_Try it_: Pick up the article on the YouView launch after its last sentence and continue it in the same style.

_Text excerpt_:
=== Section Start ===

The call came through from the great man's office. "Please present yourself at County Hall at 09:30 Lord Sugar has something very exciting that he wants to show you." OK, that's not quite how it went but it did feel like an episode of The Apprentice as we trooped into the grand if poorly lit former London County Council chamber for the unveiling of YouView.

Lord Sugar and the bosses of the BBC, ITV, Channel 4, BT and TalkTalk were launching a service which makes a big promise. YouView is supposed to be the missing link which finally brings TV and the internet together, finally putting services like the iPlayer and 4OD direct onto your television in a seamless way.

But in this episode of The Apprentice, the boot was on the other foot with Lord Sugar facing some tough questions about the business and its prospects of success. The veteran entrepreneur turned reality television star was brought in as chairman of YouView last year. The much-delayed project appeared to be going nowhere and his job was to knock heads together and get various partners from the broadcasters and internet providers to agree on a way forward.

That he seems to have achieved, and by getting a product out in time for the Olympics - just - one target has been hit. The interface we saw demonstrated by Richard Halton, YouView's chief executive, looked like a user-friendly way of finding and viewing programmes from all the main Freeview channels.

Image copyright youview
Image caption Users can use the service to access programmes they missed broadcast up to seven days earlier

The electronic programme guide for the Humax set-top box - the only device available at launch - allows you to record future programmes in a way which will be familiar to owners of Sky+ and other personal video recorders. But you can also go back several days to view programmes you have missed on the BBC, ITV, and Channels 4 and 5. There should be more content from other providers too, notably Sky's forthcoming Now TV which will enable viewers to pay for movies and later sport without needing a satellite dish.

=== Section End ===

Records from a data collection
=== Section Start ===

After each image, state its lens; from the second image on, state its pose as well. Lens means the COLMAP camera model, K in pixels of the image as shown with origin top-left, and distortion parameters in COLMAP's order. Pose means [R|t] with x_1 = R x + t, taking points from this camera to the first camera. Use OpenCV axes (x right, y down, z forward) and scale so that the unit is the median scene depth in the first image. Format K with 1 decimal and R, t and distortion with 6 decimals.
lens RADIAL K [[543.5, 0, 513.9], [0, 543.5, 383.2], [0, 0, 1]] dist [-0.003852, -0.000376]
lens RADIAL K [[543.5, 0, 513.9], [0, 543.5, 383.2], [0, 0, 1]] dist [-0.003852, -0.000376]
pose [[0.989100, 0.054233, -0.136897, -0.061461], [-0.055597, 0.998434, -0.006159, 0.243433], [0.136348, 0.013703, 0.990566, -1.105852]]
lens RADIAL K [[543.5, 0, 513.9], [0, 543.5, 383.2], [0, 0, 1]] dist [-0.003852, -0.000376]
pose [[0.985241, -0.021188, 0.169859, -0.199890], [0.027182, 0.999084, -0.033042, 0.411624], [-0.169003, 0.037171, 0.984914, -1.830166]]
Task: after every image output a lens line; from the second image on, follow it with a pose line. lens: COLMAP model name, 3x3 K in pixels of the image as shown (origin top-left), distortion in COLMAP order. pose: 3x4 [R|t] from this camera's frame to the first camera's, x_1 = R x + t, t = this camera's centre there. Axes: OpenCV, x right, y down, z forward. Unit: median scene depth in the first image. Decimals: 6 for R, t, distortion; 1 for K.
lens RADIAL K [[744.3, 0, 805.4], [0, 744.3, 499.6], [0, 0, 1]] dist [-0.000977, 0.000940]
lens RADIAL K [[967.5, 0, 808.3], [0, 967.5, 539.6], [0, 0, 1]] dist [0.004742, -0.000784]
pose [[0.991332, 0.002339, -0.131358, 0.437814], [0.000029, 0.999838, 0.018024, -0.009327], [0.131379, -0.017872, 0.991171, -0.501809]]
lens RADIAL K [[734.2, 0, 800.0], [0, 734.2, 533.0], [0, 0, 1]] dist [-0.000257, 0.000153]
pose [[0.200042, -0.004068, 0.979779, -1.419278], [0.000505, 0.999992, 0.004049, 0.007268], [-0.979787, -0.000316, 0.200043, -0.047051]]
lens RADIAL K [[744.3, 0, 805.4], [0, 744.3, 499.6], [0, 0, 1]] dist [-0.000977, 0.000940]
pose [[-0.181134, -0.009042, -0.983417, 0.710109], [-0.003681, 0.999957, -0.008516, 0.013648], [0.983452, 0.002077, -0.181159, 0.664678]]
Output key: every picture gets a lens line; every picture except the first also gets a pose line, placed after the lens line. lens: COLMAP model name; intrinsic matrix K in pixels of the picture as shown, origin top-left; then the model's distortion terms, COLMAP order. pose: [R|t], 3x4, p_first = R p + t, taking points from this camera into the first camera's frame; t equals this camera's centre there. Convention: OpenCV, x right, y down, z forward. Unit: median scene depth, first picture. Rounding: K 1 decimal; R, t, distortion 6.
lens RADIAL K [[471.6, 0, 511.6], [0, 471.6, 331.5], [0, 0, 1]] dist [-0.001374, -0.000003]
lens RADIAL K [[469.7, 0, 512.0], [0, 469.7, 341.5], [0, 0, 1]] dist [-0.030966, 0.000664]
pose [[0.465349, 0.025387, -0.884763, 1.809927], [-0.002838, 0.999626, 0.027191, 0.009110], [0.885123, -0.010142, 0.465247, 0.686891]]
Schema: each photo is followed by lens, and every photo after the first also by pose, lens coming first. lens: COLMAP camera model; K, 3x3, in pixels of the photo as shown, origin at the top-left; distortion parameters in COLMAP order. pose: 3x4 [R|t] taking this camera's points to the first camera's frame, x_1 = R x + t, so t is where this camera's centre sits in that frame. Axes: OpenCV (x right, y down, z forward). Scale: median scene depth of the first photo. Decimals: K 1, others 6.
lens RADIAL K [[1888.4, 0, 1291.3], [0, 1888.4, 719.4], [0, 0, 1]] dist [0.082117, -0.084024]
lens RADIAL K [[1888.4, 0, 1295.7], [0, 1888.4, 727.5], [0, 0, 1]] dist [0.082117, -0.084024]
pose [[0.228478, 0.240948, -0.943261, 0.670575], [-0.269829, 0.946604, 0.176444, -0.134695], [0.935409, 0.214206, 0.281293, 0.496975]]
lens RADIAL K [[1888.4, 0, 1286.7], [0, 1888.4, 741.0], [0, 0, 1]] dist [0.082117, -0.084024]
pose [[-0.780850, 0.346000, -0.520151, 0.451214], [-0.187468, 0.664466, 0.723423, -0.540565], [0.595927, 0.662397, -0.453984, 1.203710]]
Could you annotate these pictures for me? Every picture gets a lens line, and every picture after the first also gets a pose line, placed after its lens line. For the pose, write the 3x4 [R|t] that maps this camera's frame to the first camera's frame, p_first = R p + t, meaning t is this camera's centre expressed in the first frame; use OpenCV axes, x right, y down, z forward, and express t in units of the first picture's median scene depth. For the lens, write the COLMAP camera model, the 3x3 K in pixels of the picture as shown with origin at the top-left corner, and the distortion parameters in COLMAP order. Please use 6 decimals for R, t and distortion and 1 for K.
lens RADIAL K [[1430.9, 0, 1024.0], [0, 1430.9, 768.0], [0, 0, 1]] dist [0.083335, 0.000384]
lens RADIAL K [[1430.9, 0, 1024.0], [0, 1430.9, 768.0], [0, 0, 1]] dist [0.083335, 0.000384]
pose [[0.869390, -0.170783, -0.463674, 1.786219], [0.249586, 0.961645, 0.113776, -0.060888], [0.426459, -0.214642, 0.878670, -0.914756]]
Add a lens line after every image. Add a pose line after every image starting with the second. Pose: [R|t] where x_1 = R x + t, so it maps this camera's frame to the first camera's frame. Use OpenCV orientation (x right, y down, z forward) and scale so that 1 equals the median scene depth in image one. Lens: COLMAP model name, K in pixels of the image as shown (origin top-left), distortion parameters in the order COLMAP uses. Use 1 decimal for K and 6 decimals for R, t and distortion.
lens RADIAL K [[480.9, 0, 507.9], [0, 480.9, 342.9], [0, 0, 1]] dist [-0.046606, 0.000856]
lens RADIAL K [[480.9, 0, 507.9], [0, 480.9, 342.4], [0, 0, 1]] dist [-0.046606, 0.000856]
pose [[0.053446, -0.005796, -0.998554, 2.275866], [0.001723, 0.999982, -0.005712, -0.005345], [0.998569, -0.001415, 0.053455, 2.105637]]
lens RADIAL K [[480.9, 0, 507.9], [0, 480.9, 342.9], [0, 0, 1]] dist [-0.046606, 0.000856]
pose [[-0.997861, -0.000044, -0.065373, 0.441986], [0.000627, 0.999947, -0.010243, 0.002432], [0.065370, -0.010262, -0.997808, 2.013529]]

=== Section End ===

_Expected output_:
So far, so good Lord Sugar - but then came the tricky questions from the panel of experts in the form of a pack of cynical media correspondents - £299 for a set-top box - isn't that a bit steep for a product aimed at people who don't want to pay for satellite or cable? We were told that launch products always looked pricey, and that Lord Sugar would not be surprised if YouView boxes were selling at £99 in a couple of years. Which begs the question - why would you buy one now?

The prospects for YouView may actually depend on the two ISP partners, BT and TalkTalk. Together they have millions of broadband customers - if they can offer them attractive packages which include a YouView box, then maybe we will see substantial numbers coming to the platform in the coming months.

But there are also questions over the hardware on offer. Why, Lord Sugar was asked, were there not alternative cut-down devices which just allowed consumers to stream with YouView without recording programmes? I'm not sure we got a satisfactory answer, though it seems likely that more devices and maybe even televisions with an integrated YouView service will be available soon.

The biggest disappointment for me was that the Humax box is not wi-fi capable. You'll have to plug in an ethernet cable to get it online, and for many people whose internet connection isn't in their living room that will be an issue.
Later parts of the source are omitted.